I'm thinking that I need to figure out something about endings. Right now I'm thinking about how to structure a writing exercise that backs me (and students) into effective endings.
8 Comments:
"Right now I'm thinking about how to structure a writing exercise that backs me (and students) into effective endings."
I was reading your post; now I am sitting here with my arms outstretched and my fingers clutching at the air in front of me. "Gimme."
I mean, I need some new method of ending stories; my "Oops, out of cocaine, this story's done" technique isn't doing it for me anymore.
Darby, I would worry about you except I know you can't afford cocaine.
So, for the exercise on endings, would you give the students a synopsis of an incomplete story, with a list of the plot coupons collected along the way, and ask them to:
1) write various endings, using all, some, or only one of the plot coupons.
2) choose your least favorite ending. rewrite it in a wildly optimistic manner. select your favorite ending, and rewrite it in a pessimistic manner.
That's a great exercise.
I also might have them write an ending which is an epiphany (ala the short story and the way I ended three of my novels.)
Write an ending which take the issues of the work and suddenly expands the world and makes the reader look at thing a whold different way--i.e. recontextualize the who thing they've just read.
But I think if I dictate the synopsis of the story, I've structured the exercise too much towards my conceptions of story. For one thing, I would never ever give them a plot coupon story. It just wouldn't occur to me. And yet , even though it is popular to disparage the plot coupon story, I can't help thinking that there are fantastic ways to address that story. It's a story structure that arises again and again. So either it satisfies something for a lot of readers, or it works well for a lot of writers, or both.
My problem with the ending exercise is figuring out how to generate enough framework of story to be able to do endings.
i really dig the idea of a "seed sentence"
whenever I'm stumped for a way to start, I use this one suggested by Lynda Barry:
"It was a time when..."
although, that isn't really a sentence...just a beginning.

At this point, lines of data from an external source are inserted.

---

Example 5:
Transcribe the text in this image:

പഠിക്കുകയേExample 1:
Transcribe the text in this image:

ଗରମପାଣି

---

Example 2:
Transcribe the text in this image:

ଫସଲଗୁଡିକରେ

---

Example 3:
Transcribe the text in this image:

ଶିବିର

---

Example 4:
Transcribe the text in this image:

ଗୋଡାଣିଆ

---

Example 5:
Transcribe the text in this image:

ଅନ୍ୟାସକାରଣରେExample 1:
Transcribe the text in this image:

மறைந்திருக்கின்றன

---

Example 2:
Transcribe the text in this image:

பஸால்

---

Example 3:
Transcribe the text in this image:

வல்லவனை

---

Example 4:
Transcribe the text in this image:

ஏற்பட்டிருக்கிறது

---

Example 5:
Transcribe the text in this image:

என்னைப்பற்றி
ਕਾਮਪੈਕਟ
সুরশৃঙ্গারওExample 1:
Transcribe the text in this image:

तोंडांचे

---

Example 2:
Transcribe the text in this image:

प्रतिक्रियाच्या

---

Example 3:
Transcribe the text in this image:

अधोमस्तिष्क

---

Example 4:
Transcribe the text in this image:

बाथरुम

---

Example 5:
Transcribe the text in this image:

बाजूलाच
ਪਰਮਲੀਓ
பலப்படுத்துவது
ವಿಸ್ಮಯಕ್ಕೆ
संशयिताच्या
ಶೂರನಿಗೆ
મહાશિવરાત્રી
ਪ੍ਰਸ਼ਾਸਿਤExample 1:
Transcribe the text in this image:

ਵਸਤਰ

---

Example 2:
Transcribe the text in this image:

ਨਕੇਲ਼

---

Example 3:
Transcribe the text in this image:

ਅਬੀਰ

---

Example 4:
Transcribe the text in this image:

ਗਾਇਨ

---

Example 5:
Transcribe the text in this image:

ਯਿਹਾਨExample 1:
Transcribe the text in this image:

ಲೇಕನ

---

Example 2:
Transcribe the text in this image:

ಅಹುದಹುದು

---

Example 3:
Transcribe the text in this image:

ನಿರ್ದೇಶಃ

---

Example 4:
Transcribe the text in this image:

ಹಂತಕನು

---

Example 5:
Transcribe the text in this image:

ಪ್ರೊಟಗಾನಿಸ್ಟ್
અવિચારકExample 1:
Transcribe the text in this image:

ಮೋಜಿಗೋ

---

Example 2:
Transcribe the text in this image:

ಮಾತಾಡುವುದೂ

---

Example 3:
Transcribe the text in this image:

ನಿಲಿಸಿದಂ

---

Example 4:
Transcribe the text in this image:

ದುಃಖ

The way to structure a plot coupon story is to not make it about the plot coupons.
Ideally a quest story is about learning. You don't just grab the Goggles of Foofoo so that you can see the Gauntlets of Uggbubb, which you need to seize the Sword of Hungadunga in order to prove that you're the rightful prince.
Each episode should change the character in some way, the way that Frodo evolves into the person who can save Middle-Earth only to renounce it, and Aragorn grows into a person who can become king.
Thanks, by the way, for the list of cool exercises. My students need beginnings more than they need endings, but I'll bear the ending thing in mind.
I'm with Darby--I totally need ending exercises. I know a good one when I read it, and sometimes I can write a good one, but I have no idea how it works.
I like Anonymous's idea; but what are plot coupons?
They are similar to plot vouchers, but instead of getting them at the beginning of the story, the characters collect them along the way.